The parents' guide to what's in this book.
What parents need to know
Parents need to know that this follow-up to I Am Number Four has a lot more fighting, including two climactic battle scenes with lots of alien deaths and the sad deaths of two characters close to the hero teens. The evil aliens turn to ash when they die but decapitations, incinerations, rapid gunfire, bloody stabbings, and more are all part of the action. While this book shows teens coming together to fight evil, one of the main characters makes some selfish decisions that endanger his friends and allies. Swearing doesn't go beyond a heaping handful of "s" words in sticky situations.
- Parents say
- Kids say
What's the story?
After destroying his high school battling the aliens called Mogadorians, John (aka Number Four, from the planet Lorien) is on the run with his human friend Sam and Six, a fellow Lorien who is both attractive and a fighting machine. Together the fugitives spend half their time on the run and the other half hiding and training for more run-ins with the Mogadorians. Meanwhile, Marina (aka Number Eight) is hiding out in a secluded Spanish convent with her mentor Adelina. Adelina is supposed to be training her to develop her gifts, or legacies, but refuses. Marina discovers her powers to heal and breathe underwater anyway, and just in time as a strange \"man\" starts stalking her in town. Meanwhile, John and Six discover that Sam's missing father has an important connection with their mission, sending them right back to Sam's town even though they're sure the visit won't go unnoticed by hundreds of ruthless aliens.
Is it any good?
If you take THE POWER OF SIX at face value, you'll have lots of fun -- that is, when the action gets going. There's a bit more setup than necessary, and who cares about some snippy convent girls and cranky nuns? The action is nonstop toward the end, though, leaving all that in the dust. Readers may -- and should -- get annoyed at John more than once as he ditches his friends who need him so he can do what he wants. Book 1 pegged him as much more loyal.

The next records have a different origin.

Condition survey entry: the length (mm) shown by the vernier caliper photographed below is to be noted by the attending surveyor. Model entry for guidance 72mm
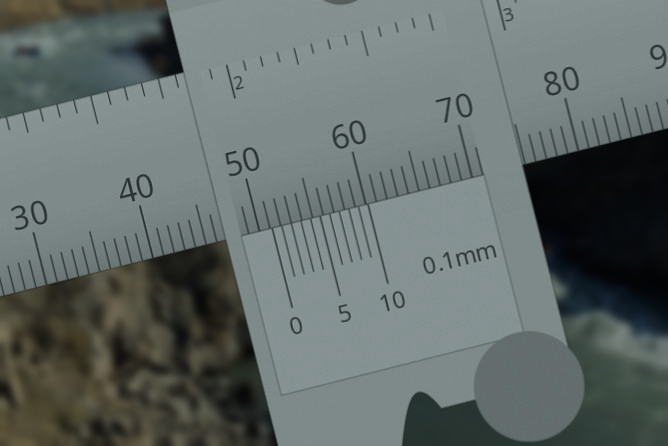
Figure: 51.2mm
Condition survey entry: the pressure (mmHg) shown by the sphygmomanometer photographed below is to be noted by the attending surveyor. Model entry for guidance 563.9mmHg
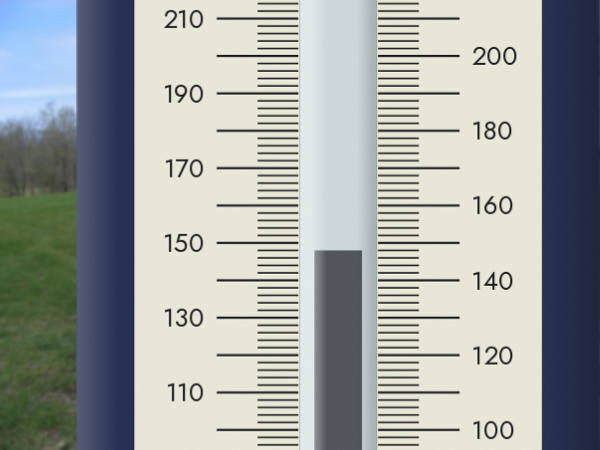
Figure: 148mmHg
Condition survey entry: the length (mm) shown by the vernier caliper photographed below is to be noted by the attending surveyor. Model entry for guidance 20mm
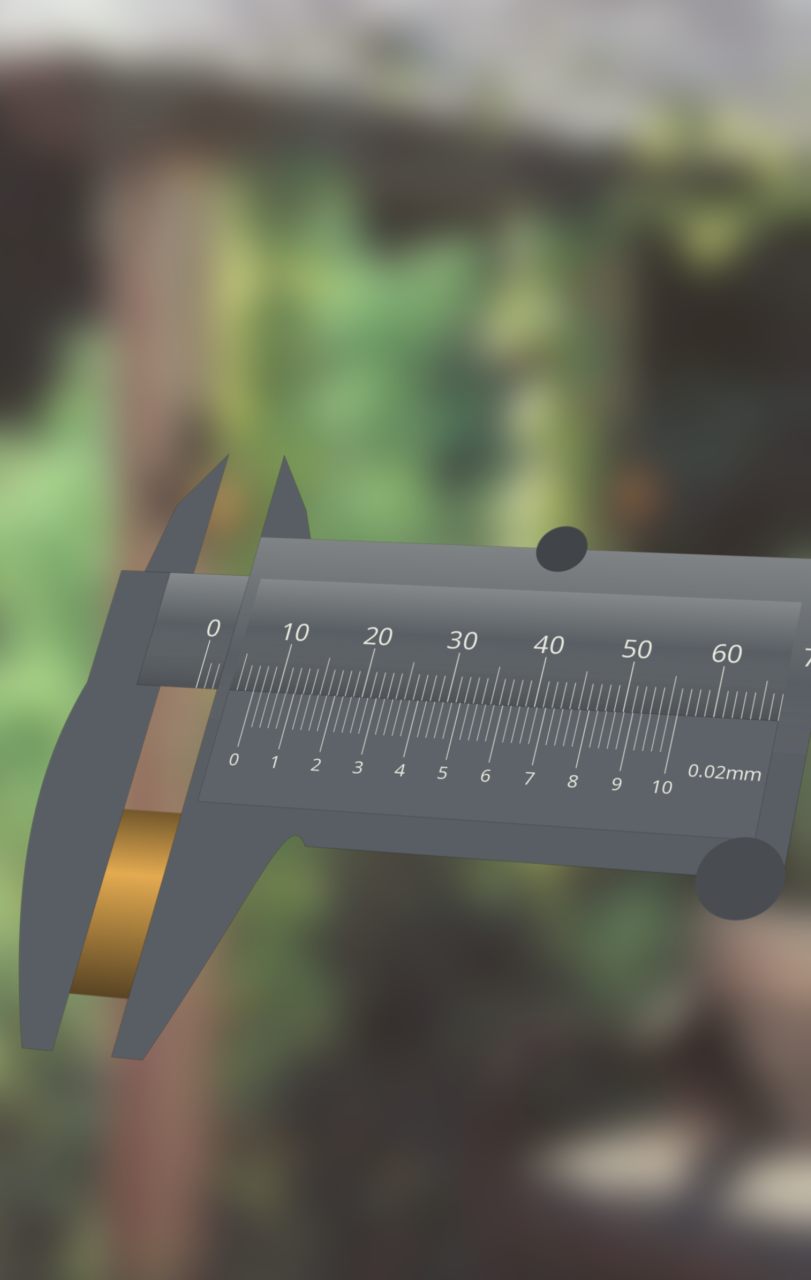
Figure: 7.0mm
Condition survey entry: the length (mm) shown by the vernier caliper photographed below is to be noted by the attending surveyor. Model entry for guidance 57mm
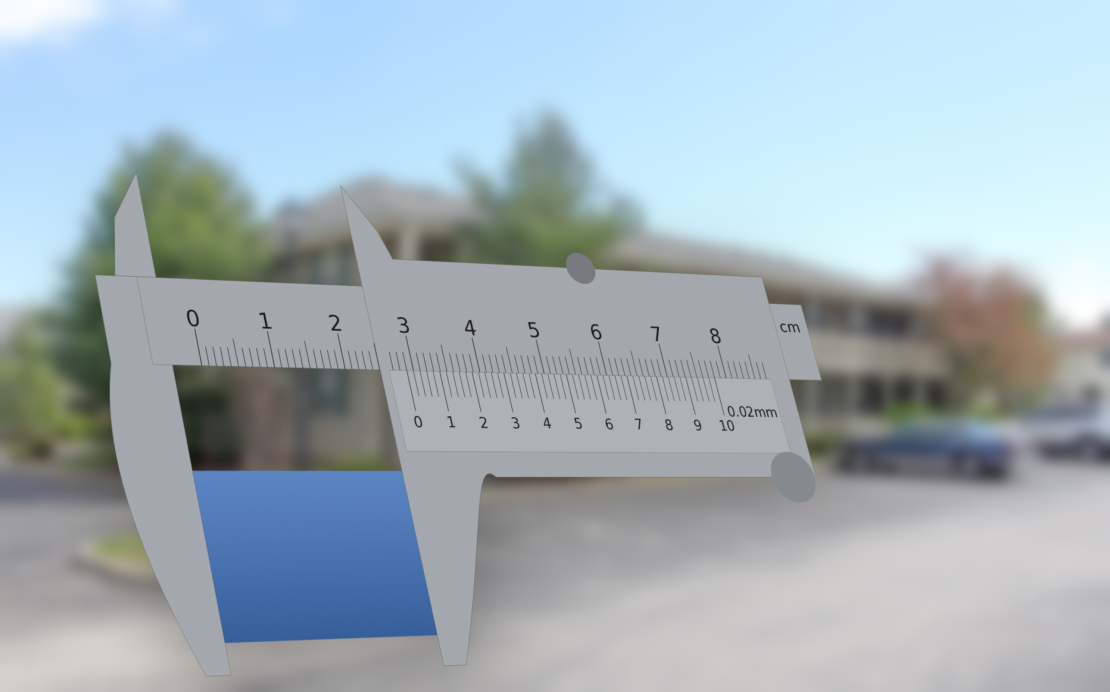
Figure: 29.0mm
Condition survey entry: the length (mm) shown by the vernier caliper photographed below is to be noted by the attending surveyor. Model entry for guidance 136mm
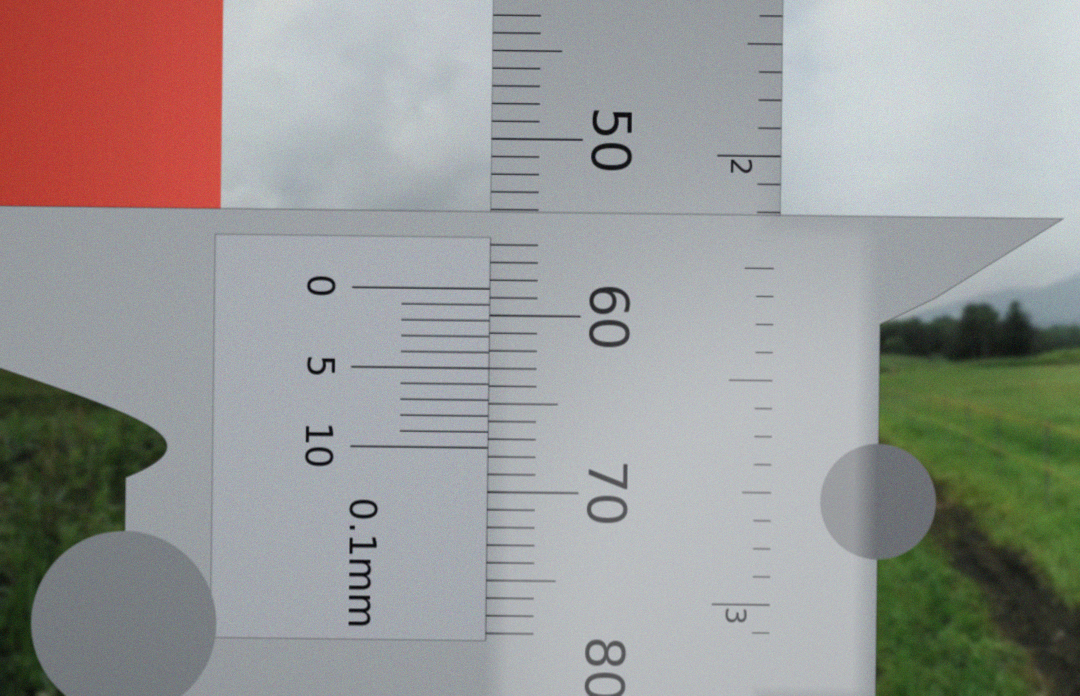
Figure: 58.5mm
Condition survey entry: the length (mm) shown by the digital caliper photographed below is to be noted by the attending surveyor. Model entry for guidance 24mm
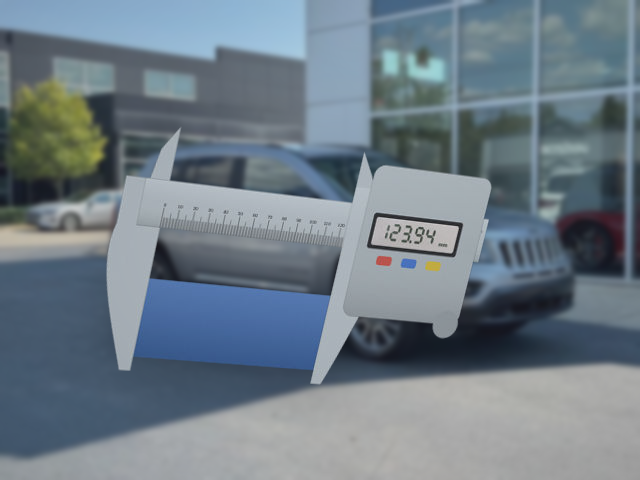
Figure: 123.94mm
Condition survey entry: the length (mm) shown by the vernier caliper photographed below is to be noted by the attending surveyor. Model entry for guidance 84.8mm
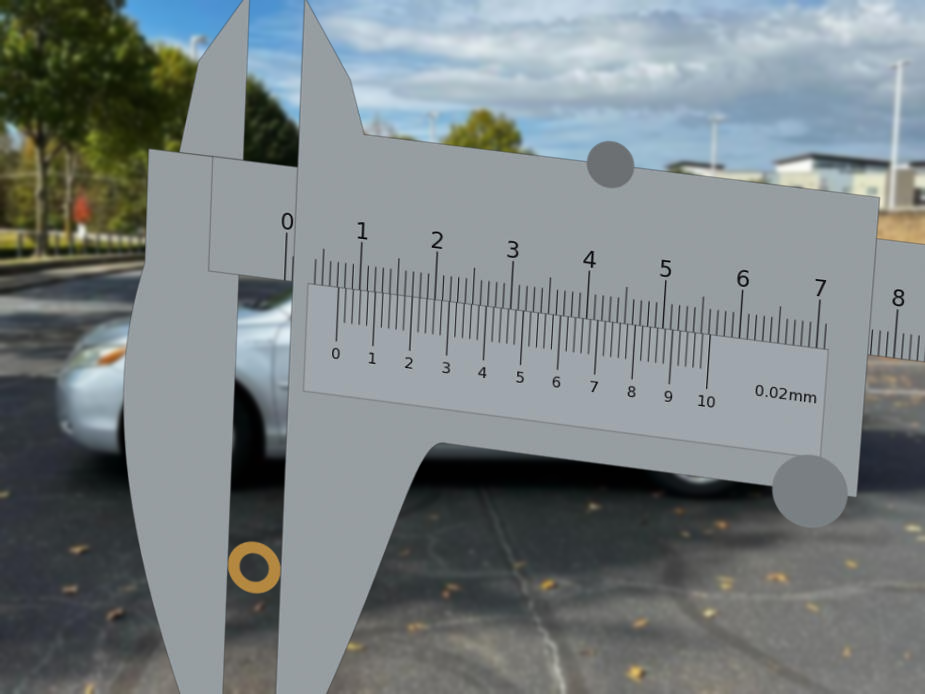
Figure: 7.2mm
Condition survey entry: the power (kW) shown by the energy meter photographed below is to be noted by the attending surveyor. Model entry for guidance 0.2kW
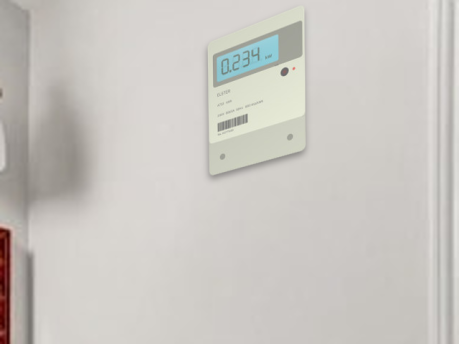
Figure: 0.234kW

Aspiring writers may not like that this book doesn't have just one author (Pittacus Lore is an alien) and that this series was meant as bait for Hollywood studios, not as great teen lit. Too bad for them that the adaptation of the first book turned out how it did.
Talk to your kids about ...
Families can talk about how this series is written by a team and not by one person. Could you tell while you were reading? Do you think there's an advantage to working with someone to write or would you rather a work be your own with your name on it?
Families can also talk about John's decisions that endanger his friends. Do you ever get upset with characters you like in books because they do something stupid? Are you happy when they learn their lesson? What if they don't?